Он положил тетрадку неторопливо, уверенно и придавил ее ладонью с растопыренными пальцами, и Женя почему-то понял: будет хвалить. Но это было не совсем так. Начало Тищенко не понравилось: «Много общих, порою малограмотных фраз. Нет ярких фактов о развитии здравоохранения области. Конец скомкан.

И все-таки это самое лучшее сочинение. Я читал его с большим удовольствием».
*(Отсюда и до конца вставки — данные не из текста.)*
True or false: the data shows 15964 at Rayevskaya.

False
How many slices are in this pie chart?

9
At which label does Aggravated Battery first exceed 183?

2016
И дальше он начал хвалить Женю. Вынув из портфеля Федотовнино лекарство, сказал, что оно состоит из нескольких трав, вероятнее всего купленных в аптеке, и измельченной соломы. Андрей Иванович достал из шкафа обруч от шаманьего бубна и положил на стол.

Тищенко задал два-три вопроса. Отвечая на них, Женя заметил, что сегодня он совсем не старается рисоваться перед Маргаритой, а она слушала, надо сказать, внимательно, подавшись вперед и полуоткрыв рот.
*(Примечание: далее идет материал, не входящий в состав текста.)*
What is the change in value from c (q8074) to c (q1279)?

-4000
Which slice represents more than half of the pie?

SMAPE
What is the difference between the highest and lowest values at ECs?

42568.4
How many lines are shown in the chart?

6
– Интересно! – сказала Маргарита тем особым, игривым, протяжным голоском, каким говорила всякий раз, когда желала привлечь внимание кого-либо из ребят. Уж кто-кто, а она умела привлечь. И такой ее голосок впервые был, так сказать, адресован прямо к нему, к Жене. Он, этот голос, всегда всех разил без промаха.

Рядом с Маргаритой сидела ее подруга – курносая, большеротая девушка, самая некрасивая в классе и самая безропотная. «Конечно, некрасивое подчеркивает все красивое, – подумал Женя. – Только не нарочно ли это?..»

У него было в эти минуты странное, непонятное ему самому настроение – смесь грусти, усталости и отрешенности от всего – видимо, он был еще не совсем здоров. Хвалебные слова Тищенко и удары карандашом по обручу бубна – это делал Андрей Иванович – доносились до Жени как бы издалека, и он подумал, что надо, пожалуй, сегодня же, как придет домой, написать письмо Гуте и успеть сбегать на почтамт, тогда письмо завтра утром, а может быть, даже сегодня в ночь отправят по Северному тракту в далекую Тарасовку, – бураны вроде бы кончились.